A SPE observa que, entre os anos de 2010 e 2017, a produtividade da economia brasileira caiu, em média, 2,1% ao ano, acumulando uma queda de 13,9% no período. A produtividade pode ser resultado de inovações tecnológicas, de melhores condições de infraestrutura, e de capital humano. “Porém, nenhum desses aspectos mudou significativamente nos últimos dez anos. Assim, a explicação fundamental para esse movimento de queda da produtividade é a piora da ineficiência na alocação (misallocation) dos recursos da economia”, diz a nota.

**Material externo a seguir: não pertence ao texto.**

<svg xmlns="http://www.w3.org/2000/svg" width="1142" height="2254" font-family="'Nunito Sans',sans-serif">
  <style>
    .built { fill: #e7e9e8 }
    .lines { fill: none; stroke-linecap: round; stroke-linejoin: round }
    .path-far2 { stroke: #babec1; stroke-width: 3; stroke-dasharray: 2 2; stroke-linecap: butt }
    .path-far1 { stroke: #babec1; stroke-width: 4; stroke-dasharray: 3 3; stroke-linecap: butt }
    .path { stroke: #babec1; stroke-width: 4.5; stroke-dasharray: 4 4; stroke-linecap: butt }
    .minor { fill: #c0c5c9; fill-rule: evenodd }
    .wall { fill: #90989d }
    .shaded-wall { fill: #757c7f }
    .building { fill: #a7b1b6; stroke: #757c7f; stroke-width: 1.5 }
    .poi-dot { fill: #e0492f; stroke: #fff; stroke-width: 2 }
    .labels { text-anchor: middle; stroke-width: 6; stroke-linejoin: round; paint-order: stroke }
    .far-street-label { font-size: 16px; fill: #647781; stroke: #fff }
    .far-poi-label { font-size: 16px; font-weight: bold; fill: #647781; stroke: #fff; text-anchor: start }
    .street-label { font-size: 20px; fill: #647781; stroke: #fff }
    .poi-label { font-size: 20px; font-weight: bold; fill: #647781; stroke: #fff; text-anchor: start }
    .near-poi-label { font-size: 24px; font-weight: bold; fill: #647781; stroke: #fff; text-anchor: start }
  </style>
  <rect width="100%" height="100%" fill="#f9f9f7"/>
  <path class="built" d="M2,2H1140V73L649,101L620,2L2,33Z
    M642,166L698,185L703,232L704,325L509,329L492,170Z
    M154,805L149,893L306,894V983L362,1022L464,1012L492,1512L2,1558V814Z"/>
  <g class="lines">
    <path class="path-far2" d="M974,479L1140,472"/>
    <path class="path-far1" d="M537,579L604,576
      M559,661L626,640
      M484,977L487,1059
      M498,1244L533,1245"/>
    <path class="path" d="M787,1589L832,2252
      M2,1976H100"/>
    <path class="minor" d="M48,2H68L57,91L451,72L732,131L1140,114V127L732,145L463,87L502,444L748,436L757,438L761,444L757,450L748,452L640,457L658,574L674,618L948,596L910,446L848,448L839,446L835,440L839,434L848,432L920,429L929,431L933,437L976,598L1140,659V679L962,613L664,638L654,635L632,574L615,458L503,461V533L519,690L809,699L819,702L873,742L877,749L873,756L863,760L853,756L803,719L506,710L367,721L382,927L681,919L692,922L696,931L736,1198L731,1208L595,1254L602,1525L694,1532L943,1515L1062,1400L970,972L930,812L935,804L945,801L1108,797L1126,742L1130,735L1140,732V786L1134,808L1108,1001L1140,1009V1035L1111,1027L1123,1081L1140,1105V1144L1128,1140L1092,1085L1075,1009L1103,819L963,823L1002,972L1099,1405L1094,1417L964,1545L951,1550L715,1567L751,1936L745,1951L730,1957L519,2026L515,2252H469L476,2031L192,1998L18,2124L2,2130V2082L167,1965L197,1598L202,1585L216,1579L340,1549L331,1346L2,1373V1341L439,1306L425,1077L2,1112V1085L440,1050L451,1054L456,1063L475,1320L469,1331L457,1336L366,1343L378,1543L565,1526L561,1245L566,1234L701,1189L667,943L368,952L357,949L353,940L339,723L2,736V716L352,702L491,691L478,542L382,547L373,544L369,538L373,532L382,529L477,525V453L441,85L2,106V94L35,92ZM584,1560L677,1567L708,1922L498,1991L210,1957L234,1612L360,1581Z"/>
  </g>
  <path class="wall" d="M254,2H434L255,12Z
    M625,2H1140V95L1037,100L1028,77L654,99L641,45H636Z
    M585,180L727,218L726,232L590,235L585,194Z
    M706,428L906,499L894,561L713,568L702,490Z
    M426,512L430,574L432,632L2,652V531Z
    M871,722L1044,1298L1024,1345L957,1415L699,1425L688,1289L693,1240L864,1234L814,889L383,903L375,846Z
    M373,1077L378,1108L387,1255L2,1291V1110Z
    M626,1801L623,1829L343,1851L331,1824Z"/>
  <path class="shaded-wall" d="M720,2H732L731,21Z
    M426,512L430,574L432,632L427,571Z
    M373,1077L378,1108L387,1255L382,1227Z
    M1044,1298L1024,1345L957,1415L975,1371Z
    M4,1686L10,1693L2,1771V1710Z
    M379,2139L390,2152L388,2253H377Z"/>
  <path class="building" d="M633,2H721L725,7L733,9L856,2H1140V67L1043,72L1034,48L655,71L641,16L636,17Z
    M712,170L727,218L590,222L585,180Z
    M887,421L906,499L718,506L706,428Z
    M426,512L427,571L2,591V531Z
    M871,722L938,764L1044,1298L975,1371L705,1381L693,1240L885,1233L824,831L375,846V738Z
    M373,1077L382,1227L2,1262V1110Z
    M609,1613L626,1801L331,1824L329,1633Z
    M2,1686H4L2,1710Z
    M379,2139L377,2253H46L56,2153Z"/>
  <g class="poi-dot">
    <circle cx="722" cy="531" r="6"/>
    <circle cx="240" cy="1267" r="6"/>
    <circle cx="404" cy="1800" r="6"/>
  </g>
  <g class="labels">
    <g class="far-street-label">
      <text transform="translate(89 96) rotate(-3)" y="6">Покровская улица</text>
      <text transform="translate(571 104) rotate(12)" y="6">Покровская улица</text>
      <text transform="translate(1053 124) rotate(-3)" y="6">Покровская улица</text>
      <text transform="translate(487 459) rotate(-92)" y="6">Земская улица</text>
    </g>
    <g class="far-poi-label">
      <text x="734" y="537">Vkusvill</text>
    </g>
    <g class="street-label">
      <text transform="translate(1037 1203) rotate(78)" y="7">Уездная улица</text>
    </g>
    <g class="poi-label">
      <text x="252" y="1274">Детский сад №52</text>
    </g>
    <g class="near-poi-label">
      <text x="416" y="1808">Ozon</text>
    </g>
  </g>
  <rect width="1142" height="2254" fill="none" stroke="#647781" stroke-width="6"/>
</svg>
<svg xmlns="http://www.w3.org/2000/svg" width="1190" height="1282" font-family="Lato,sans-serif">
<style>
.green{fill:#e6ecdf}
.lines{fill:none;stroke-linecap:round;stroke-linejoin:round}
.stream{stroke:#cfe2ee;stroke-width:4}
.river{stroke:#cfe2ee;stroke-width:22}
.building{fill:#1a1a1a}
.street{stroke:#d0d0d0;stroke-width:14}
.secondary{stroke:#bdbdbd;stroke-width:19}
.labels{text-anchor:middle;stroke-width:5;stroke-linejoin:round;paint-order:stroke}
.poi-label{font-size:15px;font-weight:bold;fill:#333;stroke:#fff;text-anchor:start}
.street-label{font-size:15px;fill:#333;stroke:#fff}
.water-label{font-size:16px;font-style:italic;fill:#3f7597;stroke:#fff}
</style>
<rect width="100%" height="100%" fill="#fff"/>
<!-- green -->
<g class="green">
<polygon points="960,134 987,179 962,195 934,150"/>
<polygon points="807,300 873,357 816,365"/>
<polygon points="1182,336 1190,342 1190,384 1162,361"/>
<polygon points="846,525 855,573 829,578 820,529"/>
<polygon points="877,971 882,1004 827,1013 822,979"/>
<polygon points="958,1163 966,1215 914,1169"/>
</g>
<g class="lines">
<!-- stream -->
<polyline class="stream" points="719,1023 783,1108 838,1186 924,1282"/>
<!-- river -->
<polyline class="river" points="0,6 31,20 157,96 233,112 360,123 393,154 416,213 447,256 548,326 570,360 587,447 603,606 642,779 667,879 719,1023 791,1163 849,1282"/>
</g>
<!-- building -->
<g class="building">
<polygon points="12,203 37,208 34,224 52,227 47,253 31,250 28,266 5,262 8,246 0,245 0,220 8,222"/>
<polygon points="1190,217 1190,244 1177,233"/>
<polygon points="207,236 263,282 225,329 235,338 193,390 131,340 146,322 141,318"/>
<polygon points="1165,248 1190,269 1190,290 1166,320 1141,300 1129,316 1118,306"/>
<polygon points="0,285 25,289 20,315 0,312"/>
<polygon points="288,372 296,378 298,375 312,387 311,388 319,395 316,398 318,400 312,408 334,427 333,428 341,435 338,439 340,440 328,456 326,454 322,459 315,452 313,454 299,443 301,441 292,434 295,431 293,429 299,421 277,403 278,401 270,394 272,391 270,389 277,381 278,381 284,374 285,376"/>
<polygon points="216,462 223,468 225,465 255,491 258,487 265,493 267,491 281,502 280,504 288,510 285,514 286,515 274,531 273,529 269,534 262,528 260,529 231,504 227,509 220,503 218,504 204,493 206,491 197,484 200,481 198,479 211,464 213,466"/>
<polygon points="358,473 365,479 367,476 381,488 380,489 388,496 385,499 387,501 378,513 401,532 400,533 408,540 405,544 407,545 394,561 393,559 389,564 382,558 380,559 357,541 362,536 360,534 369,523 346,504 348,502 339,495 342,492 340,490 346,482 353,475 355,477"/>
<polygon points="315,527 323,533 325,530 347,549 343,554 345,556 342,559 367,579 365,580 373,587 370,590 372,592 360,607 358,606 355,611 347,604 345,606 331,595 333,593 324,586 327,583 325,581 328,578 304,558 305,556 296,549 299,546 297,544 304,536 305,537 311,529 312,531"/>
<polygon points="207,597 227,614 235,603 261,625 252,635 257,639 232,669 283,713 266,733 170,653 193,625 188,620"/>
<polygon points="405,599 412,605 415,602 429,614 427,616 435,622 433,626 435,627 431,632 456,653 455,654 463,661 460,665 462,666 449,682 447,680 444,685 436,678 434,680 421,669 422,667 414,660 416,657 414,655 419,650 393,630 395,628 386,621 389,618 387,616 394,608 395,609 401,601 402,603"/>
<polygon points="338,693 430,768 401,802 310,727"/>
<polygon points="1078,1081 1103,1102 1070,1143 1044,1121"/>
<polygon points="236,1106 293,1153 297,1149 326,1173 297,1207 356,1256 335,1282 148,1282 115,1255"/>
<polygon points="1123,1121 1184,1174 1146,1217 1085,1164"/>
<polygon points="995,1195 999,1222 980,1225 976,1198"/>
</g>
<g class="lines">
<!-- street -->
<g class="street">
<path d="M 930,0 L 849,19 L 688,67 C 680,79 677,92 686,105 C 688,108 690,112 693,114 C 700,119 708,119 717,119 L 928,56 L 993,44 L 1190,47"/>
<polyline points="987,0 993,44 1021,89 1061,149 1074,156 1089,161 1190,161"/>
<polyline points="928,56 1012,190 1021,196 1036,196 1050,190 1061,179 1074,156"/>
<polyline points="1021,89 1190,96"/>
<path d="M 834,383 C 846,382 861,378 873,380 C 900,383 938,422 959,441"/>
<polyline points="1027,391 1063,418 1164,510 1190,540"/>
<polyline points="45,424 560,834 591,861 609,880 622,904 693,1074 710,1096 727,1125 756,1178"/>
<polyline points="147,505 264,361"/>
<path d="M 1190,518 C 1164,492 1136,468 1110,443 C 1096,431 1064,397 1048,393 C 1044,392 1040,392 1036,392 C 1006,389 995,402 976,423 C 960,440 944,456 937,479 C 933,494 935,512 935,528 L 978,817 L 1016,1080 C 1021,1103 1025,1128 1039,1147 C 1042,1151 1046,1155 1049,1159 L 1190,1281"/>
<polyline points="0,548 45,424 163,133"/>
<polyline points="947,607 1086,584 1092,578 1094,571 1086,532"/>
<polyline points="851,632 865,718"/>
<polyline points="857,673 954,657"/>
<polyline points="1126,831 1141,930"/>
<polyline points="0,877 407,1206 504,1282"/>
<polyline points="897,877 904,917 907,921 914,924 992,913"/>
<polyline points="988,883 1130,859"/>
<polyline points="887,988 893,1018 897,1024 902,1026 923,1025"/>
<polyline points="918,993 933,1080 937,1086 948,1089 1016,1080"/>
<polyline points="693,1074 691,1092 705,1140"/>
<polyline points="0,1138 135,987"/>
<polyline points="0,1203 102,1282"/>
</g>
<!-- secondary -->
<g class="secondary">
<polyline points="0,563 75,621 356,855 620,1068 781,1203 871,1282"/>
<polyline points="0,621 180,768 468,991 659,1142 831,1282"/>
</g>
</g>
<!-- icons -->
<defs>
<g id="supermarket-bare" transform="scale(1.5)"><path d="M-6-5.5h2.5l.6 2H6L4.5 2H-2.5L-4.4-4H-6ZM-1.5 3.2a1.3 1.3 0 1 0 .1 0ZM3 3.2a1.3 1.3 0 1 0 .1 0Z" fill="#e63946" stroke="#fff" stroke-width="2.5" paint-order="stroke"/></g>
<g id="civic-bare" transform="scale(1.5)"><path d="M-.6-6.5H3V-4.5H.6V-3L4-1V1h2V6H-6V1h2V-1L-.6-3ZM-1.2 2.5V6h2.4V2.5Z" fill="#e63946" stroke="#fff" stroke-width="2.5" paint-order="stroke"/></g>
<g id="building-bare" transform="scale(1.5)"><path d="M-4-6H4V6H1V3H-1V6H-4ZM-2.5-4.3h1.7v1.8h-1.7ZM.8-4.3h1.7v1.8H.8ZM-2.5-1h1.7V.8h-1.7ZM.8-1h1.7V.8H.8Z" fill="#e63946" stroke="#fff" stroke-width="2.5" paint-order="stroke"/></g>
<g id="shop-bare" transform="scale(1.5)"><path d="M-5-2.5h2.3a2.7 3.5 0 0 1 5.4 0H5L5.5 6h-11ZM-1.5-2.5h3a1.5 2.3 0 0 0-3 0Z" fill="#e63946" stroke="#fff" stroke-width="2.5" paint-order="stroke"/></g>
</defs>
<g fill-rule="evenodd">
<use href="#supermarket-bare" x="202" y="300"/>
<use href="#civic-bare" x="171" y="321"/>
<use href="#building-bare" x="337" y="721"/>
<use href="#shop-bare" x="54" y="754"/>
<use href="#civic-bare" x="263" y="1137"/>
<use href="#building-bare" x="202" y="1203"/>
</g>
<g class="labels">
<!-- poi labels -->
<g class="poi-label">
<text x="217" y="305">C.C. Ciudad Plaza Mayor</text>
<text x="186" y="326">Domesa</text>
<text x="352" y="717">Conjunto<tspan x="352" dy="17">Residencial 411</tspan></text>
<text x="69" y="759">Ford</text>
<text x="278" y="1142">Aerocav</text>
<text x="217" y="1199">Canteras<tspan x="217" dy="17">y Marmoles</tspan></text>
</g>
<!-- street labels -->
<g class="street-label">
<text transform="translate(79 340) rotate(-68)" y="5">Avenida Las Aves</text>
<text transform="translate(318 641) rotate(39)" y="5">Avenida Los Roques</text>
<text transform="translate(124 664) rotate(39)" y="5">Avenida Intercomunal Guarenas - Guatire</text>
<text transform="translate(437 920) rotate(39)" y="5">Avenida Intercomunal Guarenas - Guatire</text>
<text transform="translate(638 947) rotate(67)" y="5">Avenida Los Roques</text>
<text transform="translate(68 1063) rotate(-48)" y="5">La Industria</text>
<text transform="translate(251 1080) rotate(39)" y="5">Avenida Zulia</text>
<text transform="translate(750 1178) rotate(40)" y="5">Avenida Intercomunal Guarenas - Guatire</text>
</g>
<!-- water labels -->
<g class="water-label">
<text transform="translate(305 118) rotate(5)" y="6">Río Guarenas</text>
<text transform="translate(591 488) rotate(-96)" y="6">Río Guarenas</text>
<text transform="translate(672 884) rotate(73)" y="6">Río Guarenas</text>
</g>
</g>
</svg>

A SPE cita a tese de doutorado do economista Rafael Vasconcelos, da Fundação Getulio Vargas (FGV), sobre essa questão. A tese indicou que a alocação ineficiente de recursos aumentou de forma dramática no Brasil desde 2006, o que, na avaliação da SPE, “fortalece o diagnóstico de que a perda de produtividade foi promovida por aumento da ‘misallocation’”.
Na mesma tese, o economista indica que há um espaço muito grande para o aumento da produtividade ao se eliminar falhas de mercado e/ou falhas de governo que promovam o “misallocation”. “Pode-se mais que dobrar a produtividade, e logo, o produto per capita, ao se eliminar tais ineficiências”, diz a nota da SPE.
Entre as 11 medidas e propostas para reduzir a “misallocation”, a nota cita a proposta de reforma tributária, que deve ser encaminhada ao Congresso pelo governo nas próximas semanas. A SPE explica que há uma variância substancial de alíquotas no sistema tributário brasileiro para firmas similares, ou entre setores, de forma a enviesar investimentos. Isto produz, segundo a nota, uma dispersão elevada e persistente da alocação dos recursos, o que configura um exemplo claro de perda de eficiência alocativa.
Há ainda no atual sistema tributário custos substanciais de conformidade e riscos judiciais intrínsecos ao sistema. “Tais características produzem perda de recursos em atividades não produtivas e estimulam comportamentos oportunistas para encontrar brechas no sistema tributário”, diz a nota. E acrescenta: “A reforma tributária buscará reduzir a variância de alíquotas, simplificar o sistema, reduzir riscos judiciais e eliminar parte dos custos de conformidade”.
A nota elenca ainda as medidas que já foram adotadas pelo governo na área do crédito (com a redução do crédito direcionado), a criação do “novo FGTS”, a proposta de extinção do seguro obrigatório DPVAT, a proposta de abertura comercial, entre outras. O objetivo da nota, segundo Sachsida, é estimular o debate sobre a atual alocação ineficiente de recursos na economia brasileira.